Tapi, ketika santai tidak lagi proporsional, yang
muncul hura-hura dan kemalasan. Orang menjadi begitu hedonis. Orientasi
bergeser dari keimanan kepada serba kesenangan. Saat itu, santai tidak
cuma menggusur jenuh, tapi juga kewajiban-kewajiban. Bisa kewajiban
sebagai suami, anak, dan juga sebagai hamba Allah swt.
Di antara
ciri orang beriman adalah berhati-hati dengan perbuatan yang sia-sia.
Allah swt. berfirman, “Sungguh beruntung orang-orang yang beriman,
(yaitu) orang-orang yang khusyuk dalam shalatnya, dan yang menjauhkan
diri dari (perbuatan dan perkataan) yang tiada berguna.” (Al-Mu’minun:
1-3)
Rasulullah saw. mewanti-wanti para sahabat agar berhati-hati
dengan waktu senggang. Beliau saw. bersabda, “Ada dua kenikmatan yang
membuat banyak orang terpedaya yakni nikmat sehat dan waktu senggang.”
(HR. Bukhari)
Ada banyak cara menggusur letih dan jenuh. Letih
dan jenuh kadang tidak cuma bisa disegarkan dengan santai. Ada banyak
cara agar penyegaran bisa lebih bermakna dan sekaligus terjaga dari
lalai.
Para sahabat Rasul biasa mengisi waktu kosong dengan
tilawah, zikir, dan shalat sunnah. Itulah yang biasa mereka lakukan
ketika suntuk saat jaga malam. Bergantian, mereka menunaikan shalat
malam.
Bentuk lainnya adalah bermain dengan istri dan anak-anak.
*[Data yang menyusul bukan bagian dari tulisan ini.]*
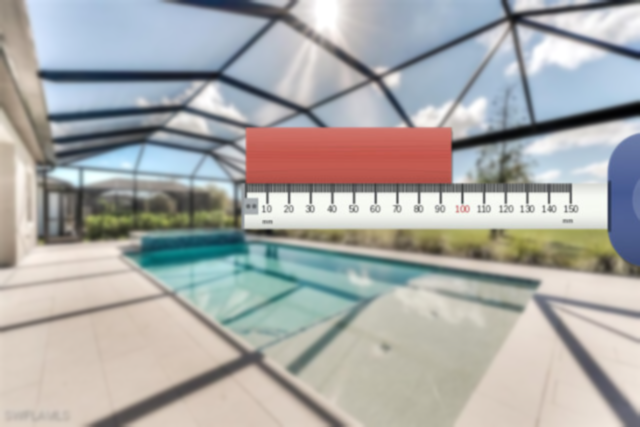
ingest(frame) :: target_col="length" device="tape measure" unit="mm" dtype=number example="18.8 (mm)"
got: 95 (mm)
Rasulullah saw. pernah lomba lari dengan Aisyah r.a. Kerap juga bermain
‘kuda-kudaan’ bersama dua cucu beliau, Hasan dan Husein. Dari sini,
santai bukan sekadar menghilangkan jenuh. Tapi juga membangun
keharmonisan keluarga.
Rasulullah saw. mengatakan, “Orang yang
cerdik ialah yang dapat menaklukkan nafsunya dan beramal untuk bekal
sesudah wafat. Orang yang lemah ialah yang mengikuti hawa nafsunya dan
berangan-angan muluk terhadap Allah.” (HR. Abu Daud)
Dan harus
kita sadari betul, ada pihak lain yang mengintai kelengahan kita.
Pertarungan antara hak dan batil tidak kenal istilah damai. Tetap dan
terus berlangsung hingga hari kiamat. Dari situlah, saling mengintai dan
saling mengalahkan menjadi hal lumrah. Dan kewaspadaan menjadi hal yang
tidak boleh dianggap ringan.
Pihak yang jelas-jelas melakukan
pengintaian adalah musuh abadi manusia. Dialah iblis dan para sekutunya.
Allah swt. membocorkan itu dalam firman-Nya. “Iblis mengatakan, ‘Karena
Engkau telah menghukum saya tersesat, saya benar-benar akan
(menghalang-halangi) mereka dari jalan Engkau yang lurus, kemudian saya
akan mendatangi mereka dari muka dan dari belakang mereka, dari kanan
dan dari kiri mereka. Dan Engkau tidak akan mendapati kebanyakan mereka
bersyukur (taat).” (Al-A’raf: 16-17)
Pihak lain adalah kelompok
manusia yang tidak suka dengan perkembangan Islam. Mereka selalu
mengintai kelemahan umat Islam, mengisi rumah-rumah umat Islam dengan
hiburan yang melalaikan. Bahkan, mengkufurkan. Masih banyak upaya lain
orang kafir untuk menghancurkan Islam.
Karena itu,
berhati-hatilah dengan waktu luang. Kalau tidak bisa diisi dengan yang
produktif, setidaknya, isilah dengan yang tidak melalaikan.